Segundo orientações do Tratado de Medicina de Família e Comunidade¹ não é atribuição do médico que atua na atenção primária a realização de exames ocupacionais. No entanto, existe uma divergência jurídica entre a Consolidação das Leis Trabalhistas (CLT) e a Lei Orgânica 8.080/1990 com relação a esse assunto.
Segundo a CLT, Art 168, o exame médico ocupacional é de responsabilidade do empregador e deve ser fornecido pelo médico responsável pelo Programa de Controle Médico de Saúde Ocupacional (PCMSO)²:
“CLT – Decreto Lei nº 5.452 de 01 de Maio de 1943
Art. 168 – Será obrigatório exame médico, por conta do empregador, nas condições estabelecidas neste artigo e nas instruções complementares a serem expedidas pelo Ministério do Trabalho: (Redação dada pela Lei nº 7.855, de 24.10.1989):
I – a admissão; (Incluído pela Lei nº 7.855, de 24.10.1989)
II – na demissão; (Incluído pela Lei nº 7.855, de 24.10.1989)
III – periodicamente. (Incluído pela Lei nº 7.855, de 24.10.1989)”
A Norma Regulamentadora número 07³ (NR7) do Programa de Controle Médico de Saúde Ocupacional (PCMSO) define que caberá a empresa contratante auxiliar na elaboração e implementação do PCMSO nos locais de trabalho onde os serviços estão sendo prestados. Sendo que o PCMSO deve incluir, entre outros, a realização obrigatória dos exames médicos³: a) admissional; b) periódicos; c) do retorno ao trabalho; d) de mudança de função; e) demissional.
A NR7 afirma ainda que compete ao empregador: a) garantir a elaboração e efetiva implementação do PCMSO, bem como zelar pela sua eficácia; b) custear, sem ônus para o empregado, todos os procedimentos relacionados ao PCMSO; c) indicar, dentre os médicos dos Serviços Especializados em Engenharia de Segurança e em Medicina do Trabalho – SESMT, da empresa, um coordenador responsável pela execução do PCMSO; d) no caso da empresa estar desobrigada de manter médico do trabalho, de acordo com a NR-4, deverá o empregador indicar médico do trabalho, empregado ou não da empresa, para reordenar o PCMSO; e) inexistindo médico do trabalho na localidade, o empregador poderá contratar médico de outra especialidade para coordenar o PCMSO.
O custeio do programa (incluindo avaliações clínicas e exames complementares) deve ser totalmente assumido pelo empregador, e, quando necessário, deverá ser comprovado que não houve nenhum repasse destes custos ao empregado³.
Como dito anteriormente, existe uma divergência entre a CLT e Lei Orgânica 8.080 / 19904. O artigo 6º da Lei Orgânica4 afirma que está incluída no campo de atuação do SUS a “informação ao trabalhador e à sua respectiva entidade sindical e às empresas sobre os riscos de acidentes de trabalho, doença profissional e do trabalho, bem como os resultados de fiscalizações, avaliações ambientais e exames de saúde, de admissão, periódicos e de demissão, respeitados os preceitos da ética profissional; ”. Assim, segundo a Lei Orgânica caberia ao médico do SUS fornecimento de atestado admissional e/ou demissional.
No entanto, a realização de exames ocupacionais pelo médico da atenção primária esbarra na impossibilidade desse médico ter conhecimento prévio do ambiente de trabalho, sendo, por isso, difícil para o médico definir os riscos aos quais o trabalhador está exposto.
A partir disso, a dúvida que fica é: qual das leis deve prevalecer?

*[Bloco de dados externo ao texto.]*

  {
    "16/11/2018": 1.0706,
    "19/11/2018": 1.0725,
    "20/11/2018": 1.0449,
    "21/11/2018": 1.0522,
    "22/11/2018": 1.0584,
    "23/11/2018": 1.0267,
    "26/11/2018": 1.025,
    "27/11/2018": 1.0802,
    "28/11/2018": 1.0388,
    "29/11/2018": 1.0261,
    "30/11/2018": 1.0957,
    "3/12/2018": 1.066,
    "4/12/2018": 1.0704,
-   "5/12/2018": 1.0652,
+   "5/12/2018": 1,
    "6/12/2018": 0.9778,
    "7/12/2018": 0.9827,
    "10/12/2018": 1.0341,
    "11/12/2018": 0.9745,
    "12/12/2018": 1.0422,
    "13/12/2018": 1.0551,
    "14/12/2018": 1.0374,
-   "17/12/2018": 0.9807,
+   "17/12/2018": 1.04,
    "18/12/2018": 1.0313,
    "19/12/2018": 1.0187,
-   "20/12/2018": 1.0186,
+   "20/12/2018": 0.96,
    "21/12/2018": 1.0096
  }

A CLT ou a Lei 8.080/1990? Essa situação, no estudo do Direito, recebe o nome de ANTINOMIA, isto é, a presença de duas normas conflitantes, gerando dúvidas sobre qual delas deverá ser aplicada5. Os casos de antinomia são resolvidos no momento da aplicação do direito mediante o sacrifício de uma das normas ou o estabelecimento de uma delas subordinante da outra5.

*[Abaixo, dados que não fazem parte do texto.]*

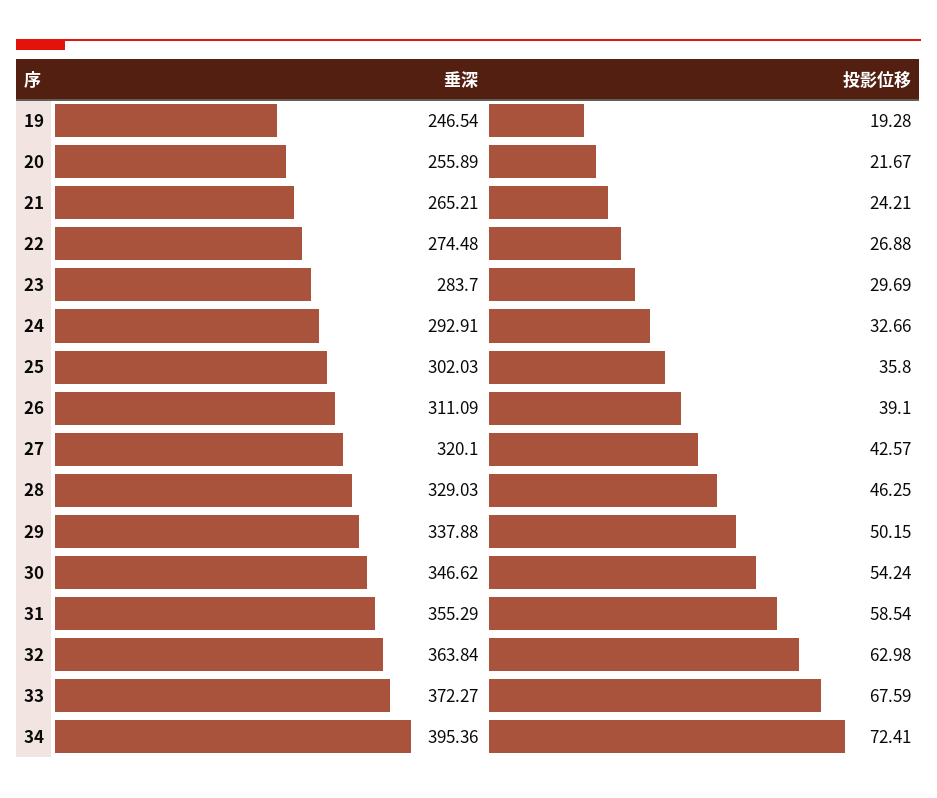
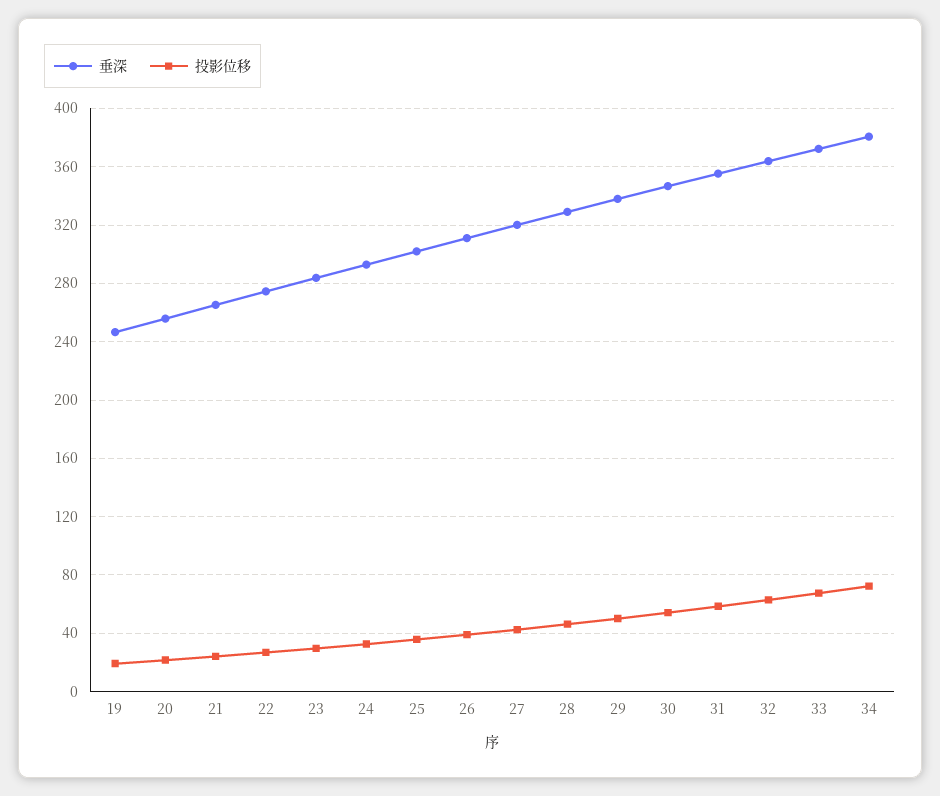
  {
    "垂深": {
      "19": 246.54,
      "20": 255.89,
      "21": 265.21,
      "22": 274.48,
      "23": 283.7,
      "24": 292.91,
      "25": 302.03,
      "26": 311.09,
      "27": 320.1,
      "28": 329.03,
      "29": 337.88,
      "30": 346.62,
      "31": 355.29,
      "32": 363.84,
      "33": 372.27,
-     "34": 395.36
+     "34": 380
    },
    "投影位移": {
      "19": 19.28,
      "20": 21.67,
      "21": 24.21,
      "22": 26.88,
      "23": 29.69,
      "24": 32.66,
      "25": 35.8,
      "26": 39.1,
      "27": 42.57,
      "28": 46.25,
      "29": 50.15,
      "30": 54.24,
      "31": 58.54,
      "32": 62.98,
      "33": 67.59,
      "34": 72.41
    }
  }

Para solucionar essa questão, foi solicitado parecer do Conselho Federal de Medicina (CFM), protocolado sob o número 2098/2016. Segundo esse parecer, o exame médico ocupacional está disciplinado pela CLT, sendo, portanto, responsabilidade da empresa contratante. O CFM acrescenta ainda que pela hierarquia das normas, o Manual de Saúde do Trabalhador do Ministério da Saúde não invalida o que determina a CLT. Conclui que “nesse sentido, não cabe ao médico do SUS a realização do exame médico admissional, salvo melhor juízo”.